[Opening Extracted records section]

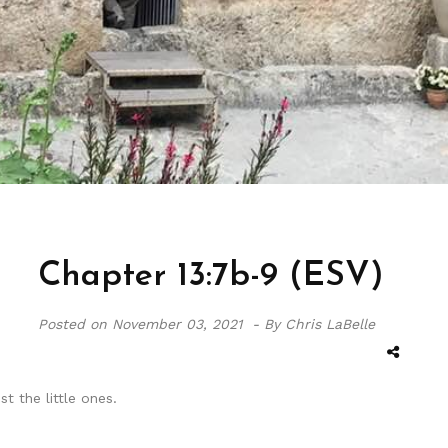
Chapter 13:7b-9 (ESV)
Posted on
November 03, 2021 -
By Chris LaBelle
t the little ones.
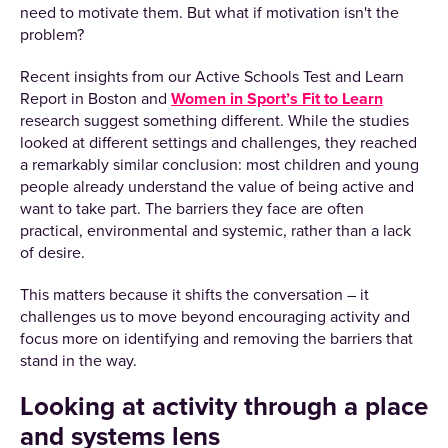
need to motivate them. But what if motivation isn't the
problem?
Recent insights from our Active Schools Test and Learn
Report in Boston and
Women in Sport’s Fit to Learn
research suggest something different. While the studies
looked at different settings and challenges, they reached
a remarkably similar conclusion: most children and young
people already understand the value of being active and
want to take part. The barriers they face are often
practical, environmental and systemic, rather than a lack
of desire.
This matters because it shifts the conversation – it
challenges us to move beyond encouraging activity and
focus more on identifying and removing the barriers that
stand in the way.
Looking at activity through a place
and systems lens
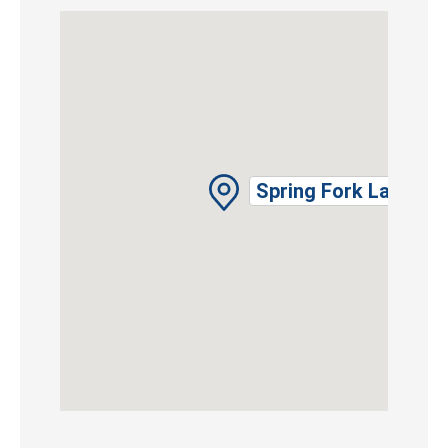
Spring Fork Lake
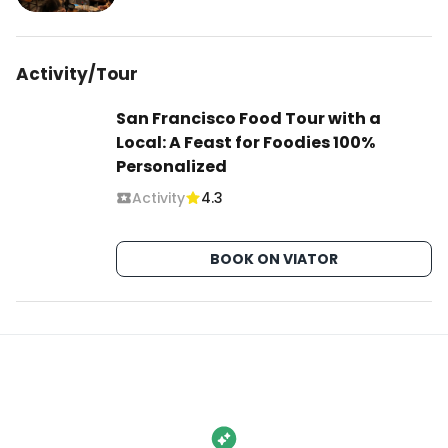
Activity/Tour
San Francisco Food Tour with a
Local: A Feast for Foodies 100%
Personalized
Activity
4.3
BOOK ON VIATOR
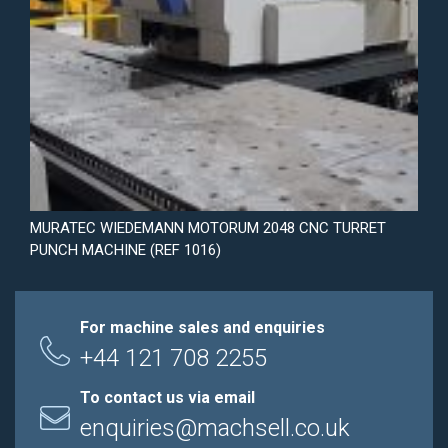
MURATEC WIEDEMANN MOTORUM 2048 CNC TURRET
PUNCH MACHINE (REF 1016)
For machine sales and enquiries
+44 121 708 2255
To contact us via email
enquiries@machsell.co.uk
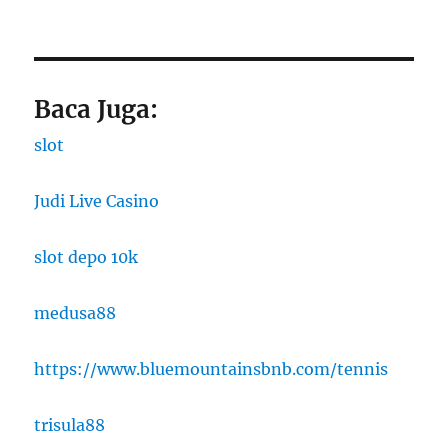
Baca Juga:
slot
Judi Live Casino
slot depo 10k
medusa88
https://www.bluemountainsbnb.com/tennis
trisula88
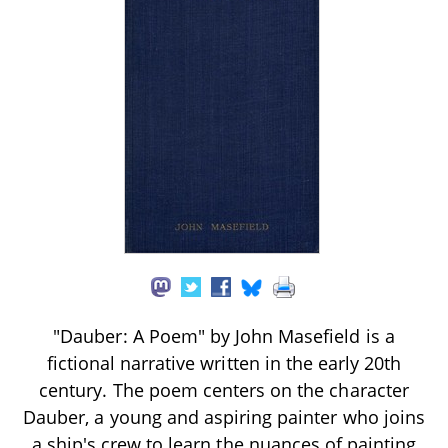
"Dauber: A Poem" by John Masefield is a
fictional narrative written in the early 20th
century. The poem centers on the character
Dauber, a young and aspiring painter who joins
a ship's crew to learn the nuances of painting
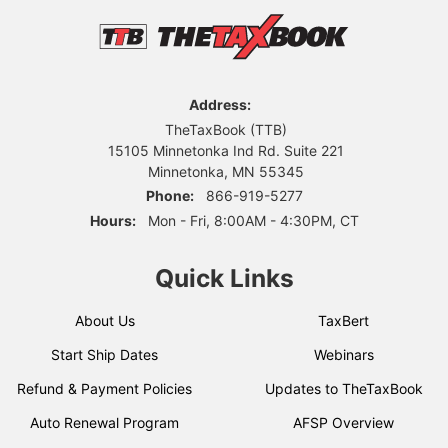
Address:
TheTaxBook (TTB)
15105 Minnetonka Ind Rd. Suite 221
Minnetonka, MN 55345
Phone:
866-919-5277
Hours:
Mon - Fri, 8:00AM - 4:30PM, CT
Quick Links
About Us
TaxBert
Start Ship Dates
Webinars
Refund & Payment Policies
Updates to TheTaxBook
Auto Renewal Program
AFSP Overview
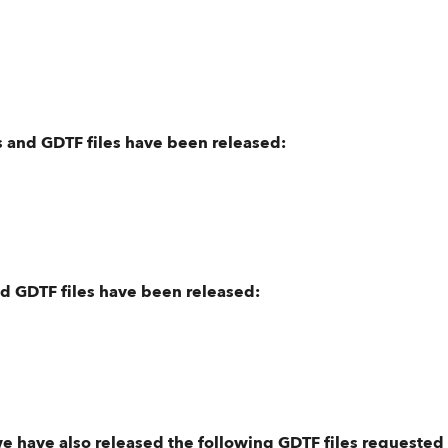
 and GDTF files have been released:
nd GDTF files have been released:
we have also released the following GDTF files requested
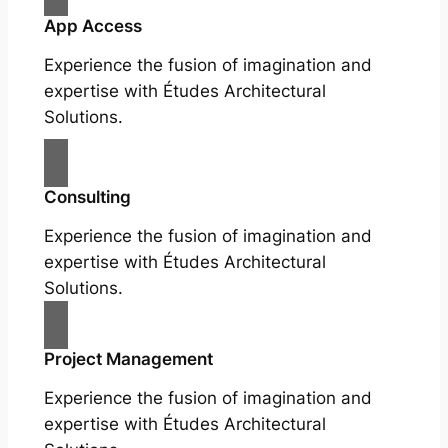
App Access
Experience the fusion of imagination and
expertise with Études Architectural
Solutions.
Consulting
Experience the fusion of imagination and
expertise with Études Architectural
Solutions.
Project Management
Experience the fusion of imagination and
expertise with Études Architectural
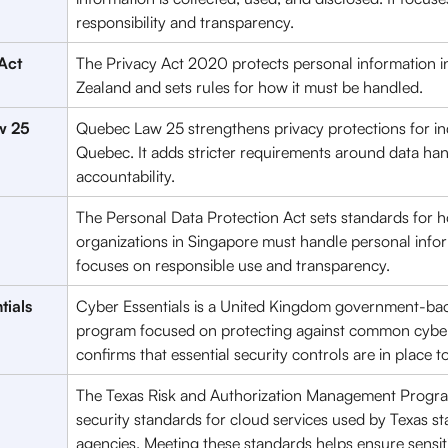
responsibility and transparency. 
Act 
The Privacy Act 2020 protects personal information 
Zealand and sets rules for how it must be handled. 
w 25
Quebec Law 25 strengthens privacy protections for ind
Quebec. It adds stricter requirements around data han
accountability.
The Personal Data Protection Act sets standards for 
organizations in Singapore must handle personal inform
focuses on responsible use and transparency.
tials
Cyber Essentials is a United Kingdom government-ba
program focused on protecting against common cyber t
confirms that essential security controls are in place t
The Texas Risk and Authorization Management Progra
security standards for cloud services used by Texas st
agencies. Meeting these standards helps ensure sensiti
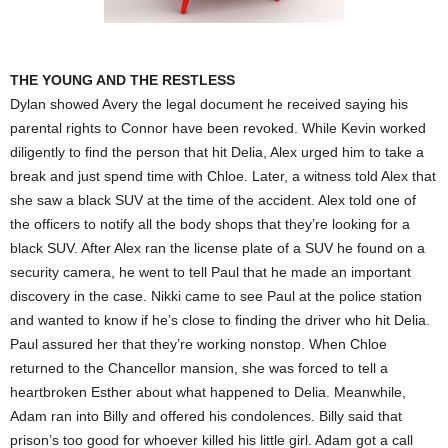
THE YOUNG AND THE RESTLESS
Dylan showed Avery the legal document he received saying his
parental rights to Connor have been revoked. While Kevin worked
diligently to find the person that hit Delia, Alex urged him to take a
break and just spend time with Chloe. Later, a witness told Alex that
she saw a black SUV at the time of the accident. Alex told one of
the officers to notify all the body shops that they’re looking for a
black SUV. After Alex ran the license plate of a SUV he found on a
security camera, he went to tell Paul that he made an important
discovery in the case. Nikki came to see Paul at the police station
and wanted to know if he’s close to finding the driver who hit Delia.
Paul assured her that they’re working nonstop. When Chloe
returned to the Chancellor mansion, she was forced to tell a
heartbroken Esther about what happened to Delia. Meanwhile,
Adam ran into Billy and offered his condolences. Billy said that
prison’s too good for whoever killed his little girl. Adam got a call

[Closing Extracted records section]
[Opening Extracted records section]

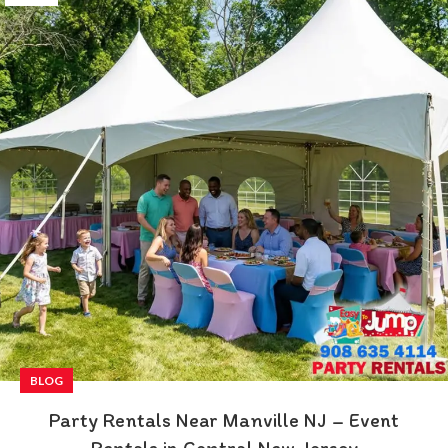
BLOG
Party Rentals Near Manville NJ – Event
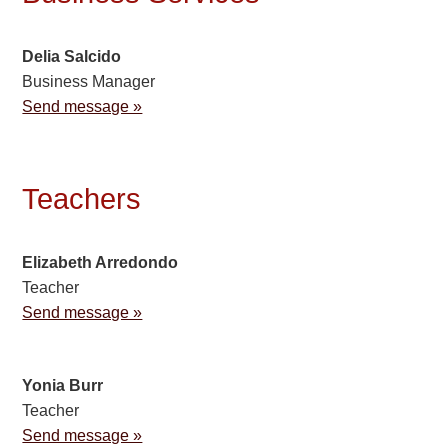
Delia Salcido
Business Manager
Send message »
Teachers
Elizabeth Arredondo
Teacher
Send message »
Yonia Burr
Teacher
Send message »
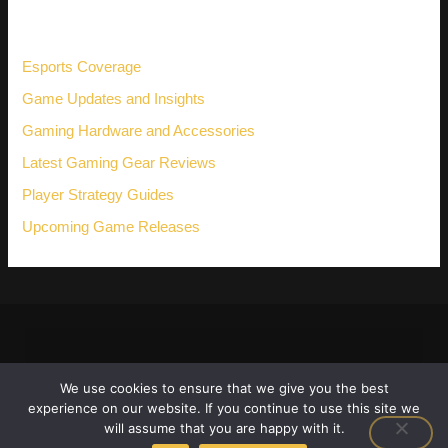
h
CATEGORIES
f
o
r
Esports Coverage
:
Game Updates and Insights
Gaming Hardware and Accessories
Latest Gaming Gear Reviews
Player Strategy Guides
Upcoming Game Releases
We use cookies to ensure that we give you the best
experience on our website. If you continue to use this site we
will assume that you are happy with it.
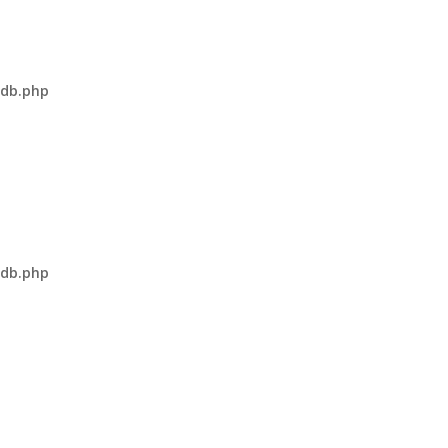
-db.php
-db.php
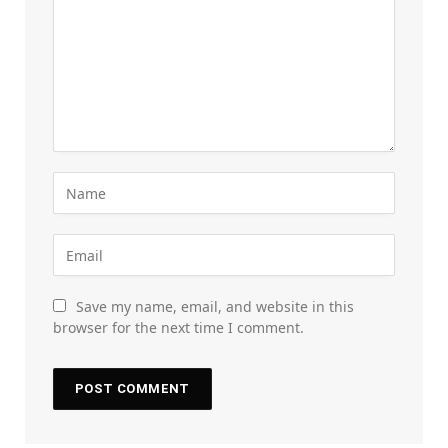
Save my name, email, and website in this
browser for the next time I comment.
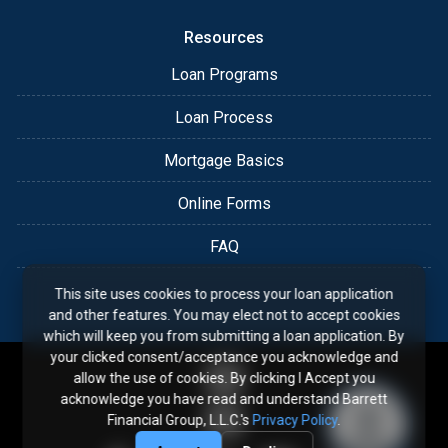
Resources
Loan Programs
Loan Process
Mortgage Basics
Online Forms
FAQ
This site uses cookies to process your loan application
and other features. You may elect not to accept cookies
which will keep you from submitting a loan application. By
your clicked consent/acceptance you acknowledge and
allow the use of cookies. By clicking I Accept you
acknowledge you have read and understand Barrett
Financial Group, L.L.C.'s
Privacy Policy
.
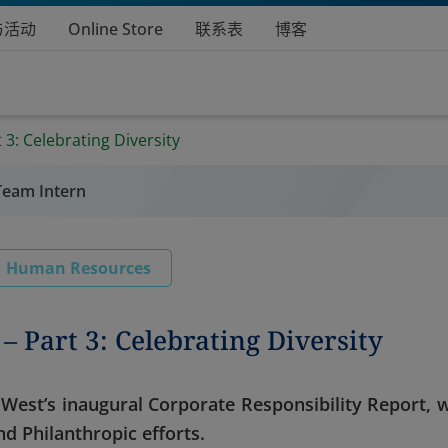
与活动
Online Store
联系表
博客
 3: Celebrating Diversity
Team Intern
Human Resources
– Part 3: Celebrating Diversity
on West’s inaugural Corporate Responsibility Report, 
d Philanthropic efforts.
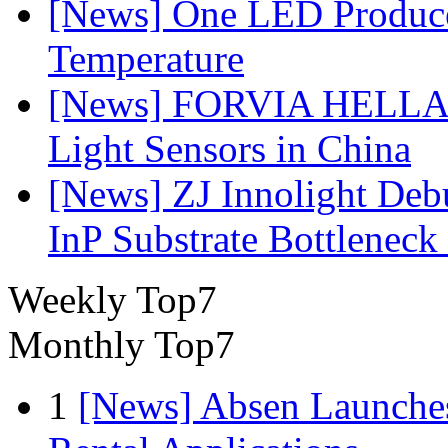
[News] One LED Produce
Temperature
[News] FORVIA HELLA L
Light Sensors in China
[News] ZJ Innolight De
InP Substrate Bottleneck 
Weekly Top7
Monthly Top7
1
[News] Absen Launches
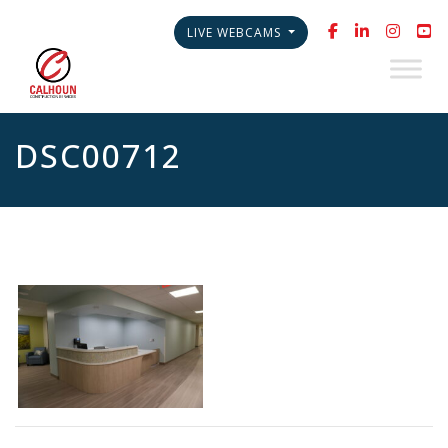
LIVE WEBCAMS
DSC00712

[Closing Extracted records section]
[Opening Extracted records section]

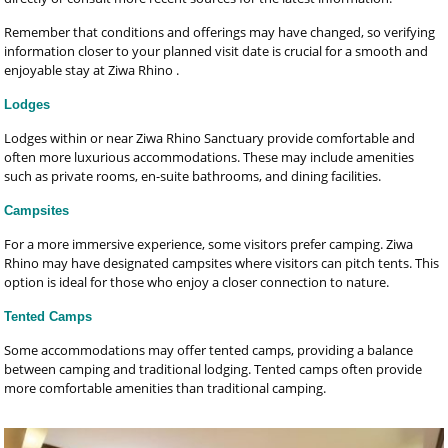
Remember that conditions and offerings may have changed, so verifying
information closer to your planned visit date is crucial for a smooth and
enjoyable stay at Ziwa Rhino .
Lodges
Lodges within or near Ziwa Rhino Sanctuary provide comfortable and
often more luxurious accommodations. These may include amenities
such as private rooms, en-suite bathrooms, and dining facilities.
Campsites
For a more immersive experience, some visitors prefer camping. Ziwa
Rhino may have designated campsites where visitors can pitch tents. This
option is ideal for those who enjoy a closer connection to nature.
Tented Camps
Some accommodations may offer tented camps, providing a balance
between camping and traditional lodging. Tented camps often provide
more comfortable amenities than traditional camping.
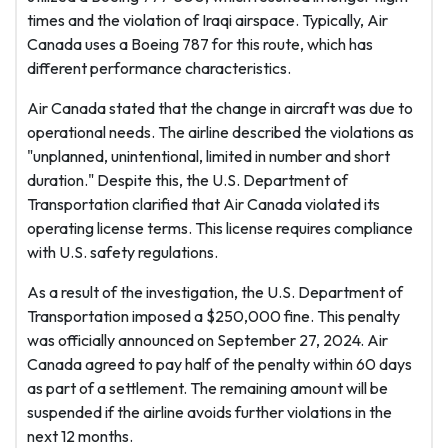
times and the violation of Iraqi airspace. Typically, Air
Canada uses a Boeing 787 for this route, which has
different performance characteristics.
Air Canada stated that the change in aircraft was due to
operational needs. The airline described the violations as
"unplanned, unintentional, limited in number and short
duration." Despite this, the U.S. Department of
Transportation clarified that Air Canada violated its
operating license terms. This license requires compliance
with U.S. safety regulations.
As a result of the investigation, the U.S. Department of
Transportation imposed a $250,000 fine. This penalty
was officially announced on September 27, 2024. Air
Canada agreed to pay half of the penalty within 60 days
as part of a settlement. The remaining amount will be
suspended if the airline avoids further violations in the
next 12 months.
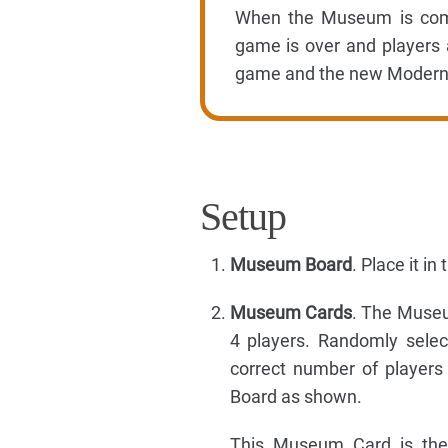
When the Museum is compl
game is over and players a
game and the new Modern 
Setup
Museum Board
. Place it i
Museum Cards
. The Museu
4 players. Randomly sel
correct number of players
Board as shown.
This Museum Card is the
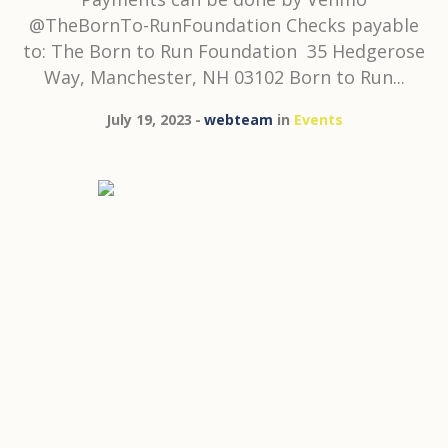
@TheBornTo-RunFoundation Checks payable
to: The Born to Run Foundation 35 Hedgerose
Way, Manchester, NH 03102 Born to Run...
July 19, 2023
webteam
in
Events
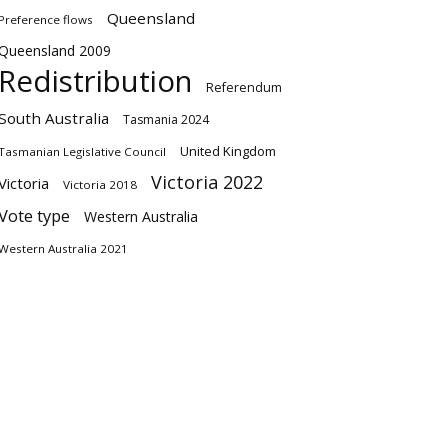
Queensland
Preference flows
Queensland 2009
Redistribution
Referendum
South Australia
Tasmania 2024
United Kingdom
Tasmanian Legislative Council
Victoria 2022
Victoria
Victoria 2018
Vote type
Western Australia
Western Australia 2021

[Closing Extracted records section]

=== Try it ===
Starting at the line containing "[News] One LED Produce" and stopping after the line containing "[News] Absen Launches", convert the data into a JSON list of strings with one string per line, leaving out blank lines.

=== Solution to this task ===
[
  "[News] One LED Produce",
  "Temperature",
  "[News] FORVIA HELLA L",
  "Light Sensors in China",
  "[News] ZJ Innolight De",
  "InP Substrate Bottleneck ",
  "Weekly Top7",
  "Monthly Top7",
  "1",
  "[News] Absen Launches"
]